No escape for Syrians seeking safety six years after first protests – Oxfam

Campaigns and Advocacy, Emergencies, Humanitarian Advocacy, Media Releases, News article written on the 14 Mar 2017

Six years since the demonstrations that triggered the descent into a brutal civil war, millions of Syrians are bearing the brunt of increasingly restrictive policies around the world and inside Syria to stop them reaching safety, Oxfam warned today.

Amongst the most vulnerable Syrians are the approximately 78,000 people trapped along Syria’s sealed borders with Jordan, the hundreds of thousands more prevented from entering Turkey, and over 640,000 people struggling to survive under military sieges around Syria, imposed by the Government of Syria and its allies, armed opposition groups and ISIS fighters.

Oxfam Australia’s Chief Executive Dr Helen Szoke said a new international consensus was emerging to stop Syrians fleeing violence, rather than stopping the violence that is causing them to flee.

“Those who have fled Syria are seeing doors slammed in their faces as rich countries across the world enact policies hostile towards refugees. Since the end of January 2017, the United States and European Union member states, including the United Kingdom have changed, suspended or cancelled policies that could have seen tens of thousands of refugees offered a safe haven,” Dr Szoke said.

“For example, US President Donald Trump recently issued a new Executive Order that completely halts the country’s refugee resettlement program for 120 days.

“This global attitudinal change sees Syrian civilians in the firing line and living under crippling military sieges, vulnerable refugees left with no resettlement options, and attempts to return Syrians to a conflict zone.”

Australia, in contrast, should fulfill its 2015 commitment to resettle an additional 12,000 Syrian and Iraqi refugees in the next few months and will provide $220 million in aid over the next three years, which will provide much needed assistance to people in need in Syria and the millions of Syrians sheltering in neighbouring countries.

“The Australian Government can continue to play a constructive role in helping to find solutions to the Syrian and global refugee crisis by committing to increasing Australia’s overall humanitarian intake from 13,750 this year to 42,000 by 2020-21. This is a reasonable ask based on Australia’s economy, population and the increasing numbers of people seeking refuge across the globe,” Dr Szoke said.

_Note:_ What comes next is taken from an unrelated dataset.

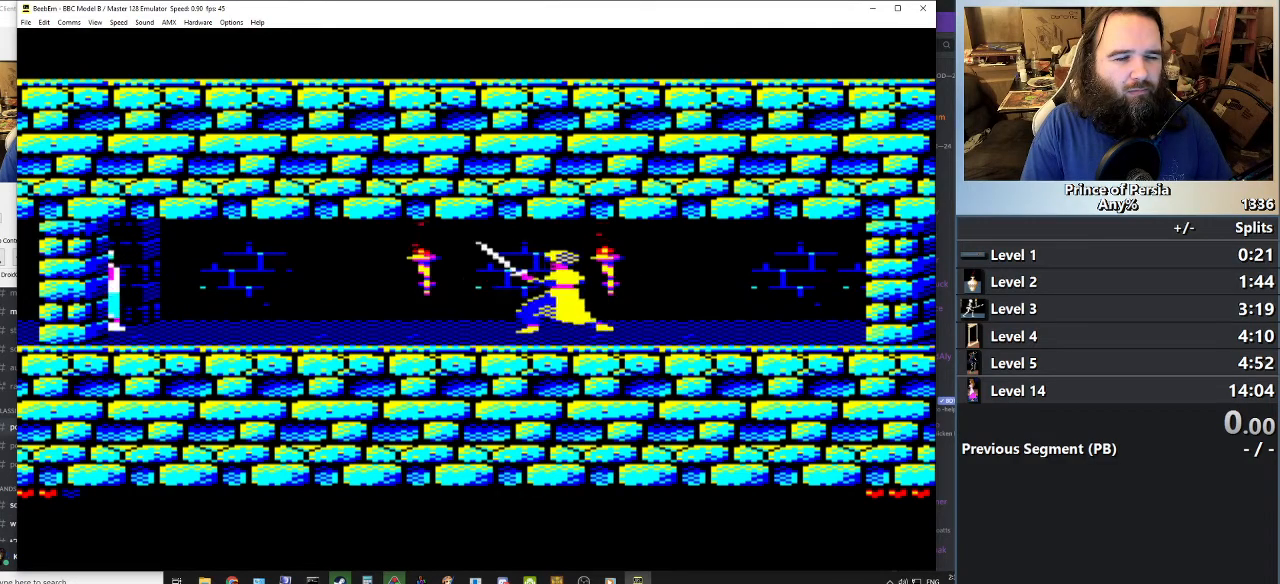
{"keys": ["shift"], "events": []}
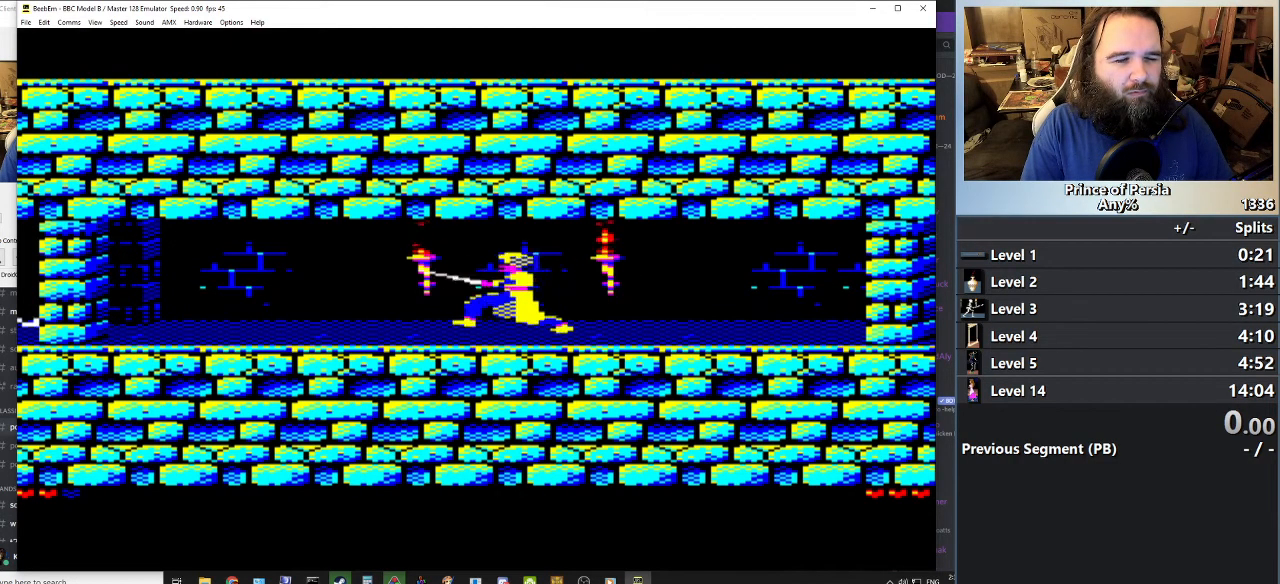
{"keys": ["shift"], "events": []}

“The Australian Government must also move quickly to resettle all of the 12,000 Syrian and Iraqi refugees it agreed to take in and continue to provide humanitarian funding to countries hosting large refugee populations such as Jordan, Lebanon and others.”

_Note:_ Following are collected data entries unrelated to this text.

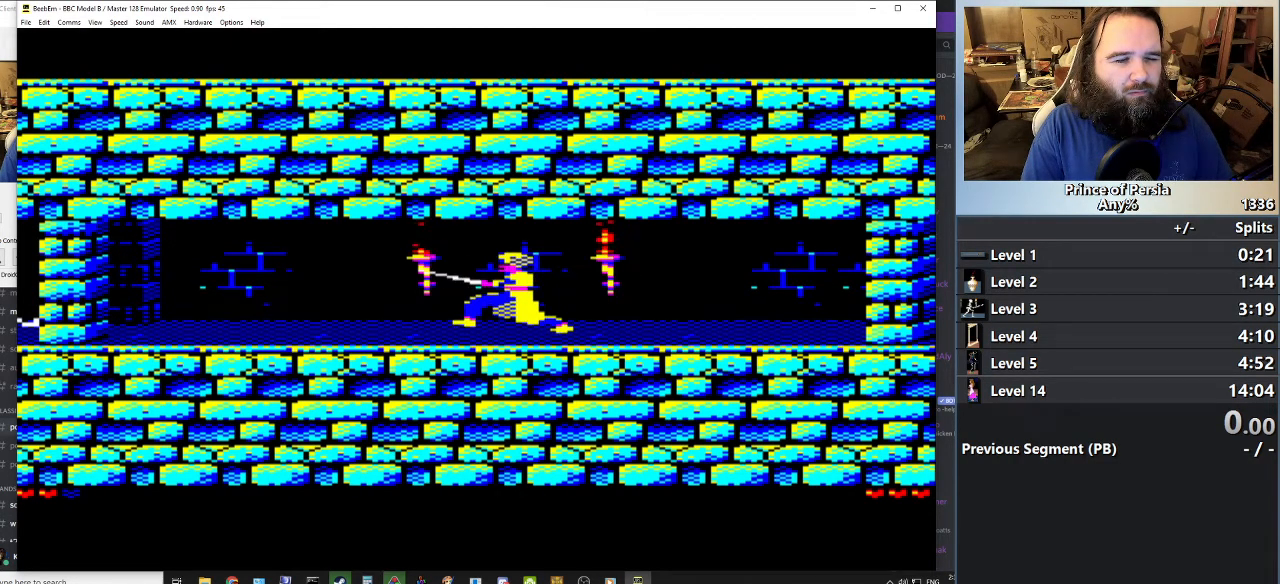
{"keys": ["shift"], "events": []}
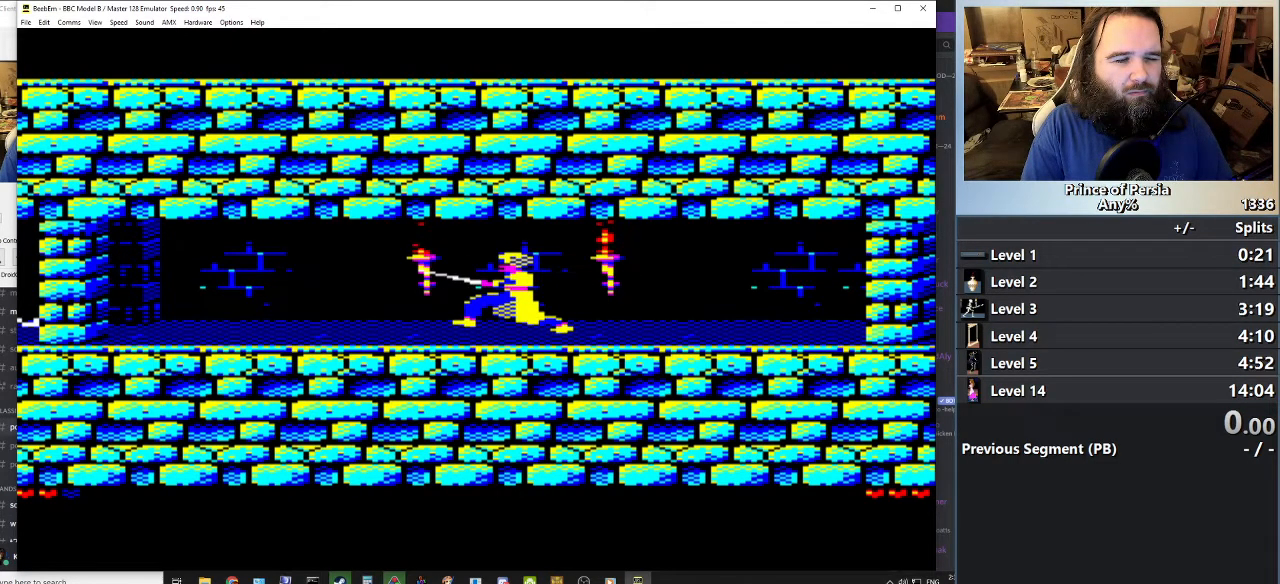
{"keys": ["shift"], "events": []}
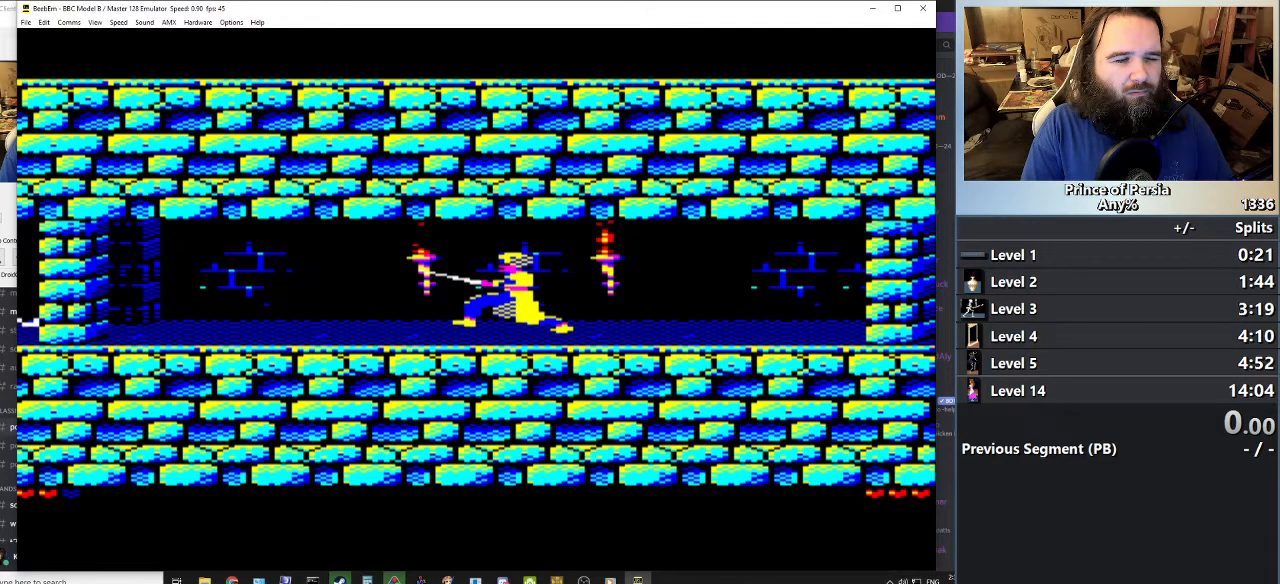
{"keys": ["shift"], "events": []}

Inside Syria, civilians in besieged areas are under a tightening grip. Like in Aleppo at the end of last year, when territory is taken by the Syrian government and their allies, civilians are given the choice of evacuation – often to unsafe areas and where they face threats en route – or to remain in the area and accept rule by the Syrian Government. This comes with considerable risks for those who the government perceives as being part of the opposition. Civilian humanitarian workers who have helped their communities in the last years of war are often particularly at risk of reprisals.

“The international community must listen to Syrians affected by the crisis – including those forced to flee across borders and those within Syria, as well as the local humanitarian organisations that have helped them through this tragedy,” Dr Szoke said. “Until there is a sustainable peace in Syria, all members of the international community have a duty to offer a safe haven to those fleeing the violence and repression.”

Donate to the Oxfam’s Syria Crisis response at or by calling 1800 034 034.

For interviews or more information, please contact Dylan Quinnell on 0450 668 350 or

Note to Editors:

US President Donald Trump recently issued a new Executive Order that completely halts the country’s refugee resettlement program for 120 days. This unprecedented action poses a real threat to the lives of Syrians and other refugees who, given the multiple, overlapping and time-sensitive medical and security screenings imposed by the process, effectively have only a two month window to travel before checks begin to expire. Oxfam called this “another attempt to slam the door on thousands of vulnerable refugees who desperately need help”.

In Europe, on the anniversary of the first Syria protests on Wednesday 15 March, the EU will lift a suspension on the return of refugees to Greece under the Dublin Regulation, meaning refugees who enter into Greece after this date and travel across Europe are at risk of being returned to Greece to process their asylum claims. This is despite the European Commission’s own admission that their policies are putting the Greek asylum system under massive strain and leaving people in appalling conditions. The date also coincides with one year on from the EU-Turkey deal, which has caused huge suffering to many people – including many Syrians – who are trying to enter Europe to reach safety and the chance of a better life. The EU-Turkey deal has left many people in overcrowded and appalling conditions on Greek islands, as Europe attempts to return people to Turkey to avoid having to process asylum claims on its shores.

The UK government announced in February that it would cease to accept unaccompanied refugee children from Europe under an amendment to its immigration law passed last year.